Tuttavia resta l’incognita sulla refurtiva, in quanto mancherebbe all’appello gran parte del malloppo. A tale proposito, durante gli accertamenti iniziali furono rinvenuti solo i primi 30 mila euro, somma che il direttore aveva tenuto per sé, ma venne sorpreso dai militari, che lo stavano monitorando e pedinando da tempo. I carabinieri, infatti, lo colsero con le mani nel sacco proprio nel momento in cui stava caricando nella propria macchina il bottino messo da parte.
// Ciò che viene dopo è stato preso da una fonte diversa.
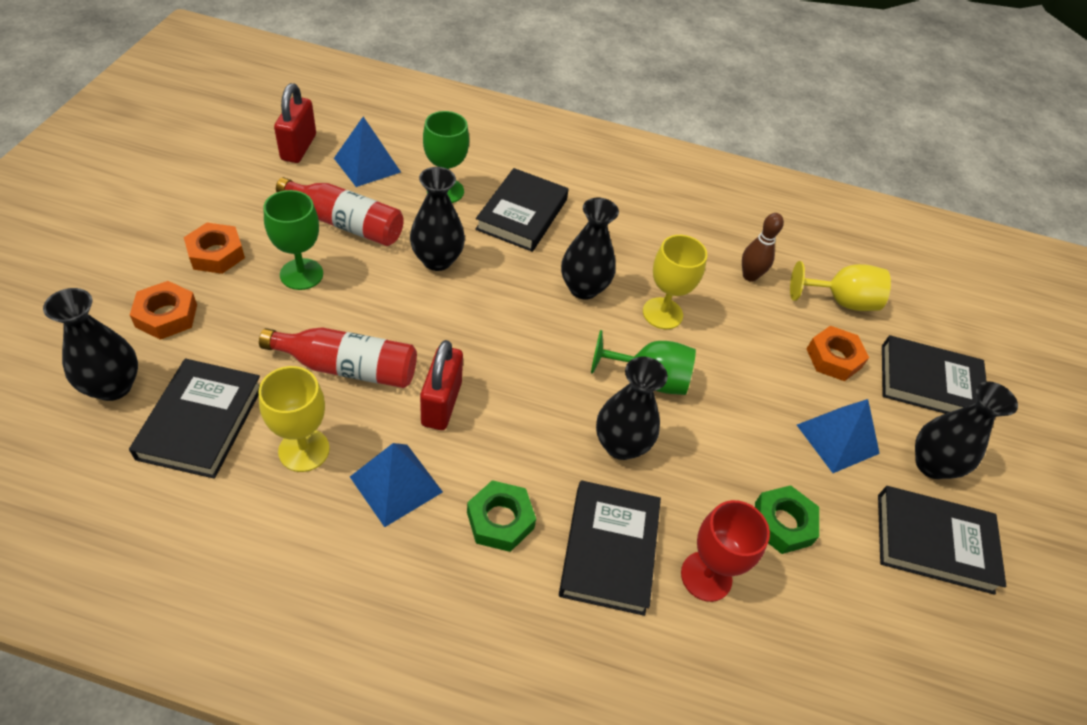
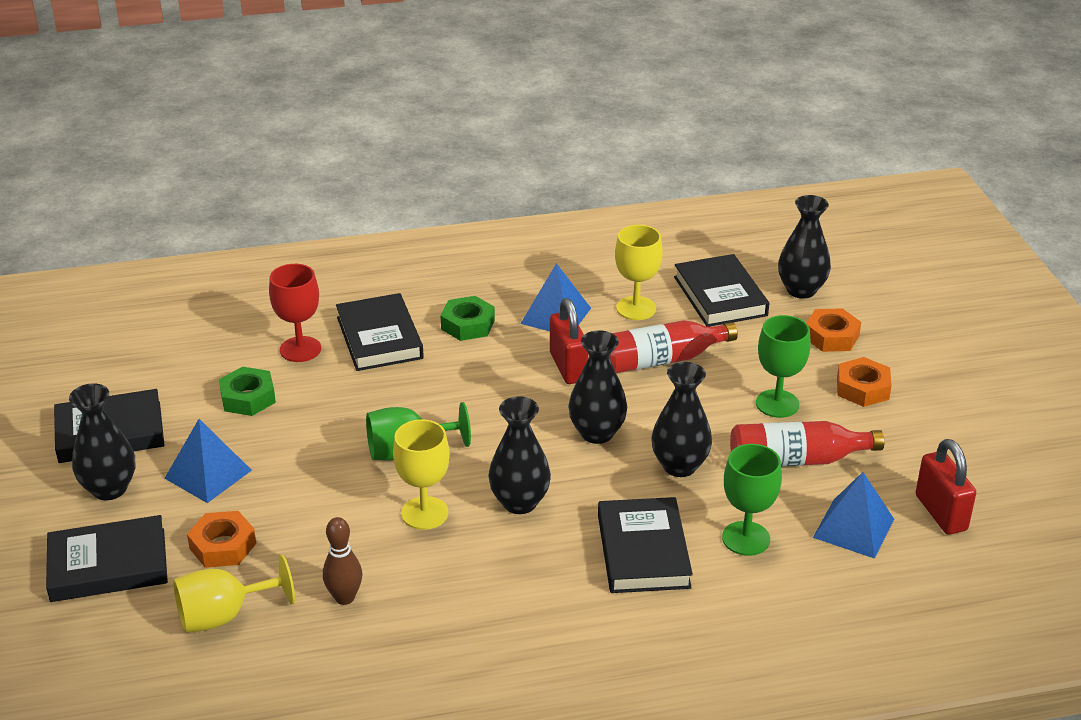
camera: 160 degrees right, 15 degrees down
(621, 445) = (405, 396): black vase -> black vase (597, 433)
Le investigazioni, sotto il coordinamento del pm Franco Pacifici, sin da principio si focalizzarono sul possibile coinvolgimento di un dipendente che avrebbe agito da basista, e infatti il giorno della festa dell’Immacolata di quasi un anno fa, fu proprio l’ex direttore della filiale a essere raggiunto da una misura cautelare che lo sottopose agli arresti domiciliari. Dopo la lettura del dispositivo i legali di Lanari, gli avvocati Samuele De Santis e Graziana Papa, hanno dichiarato che attenderanno le motivazioni per ricorrere in Appello.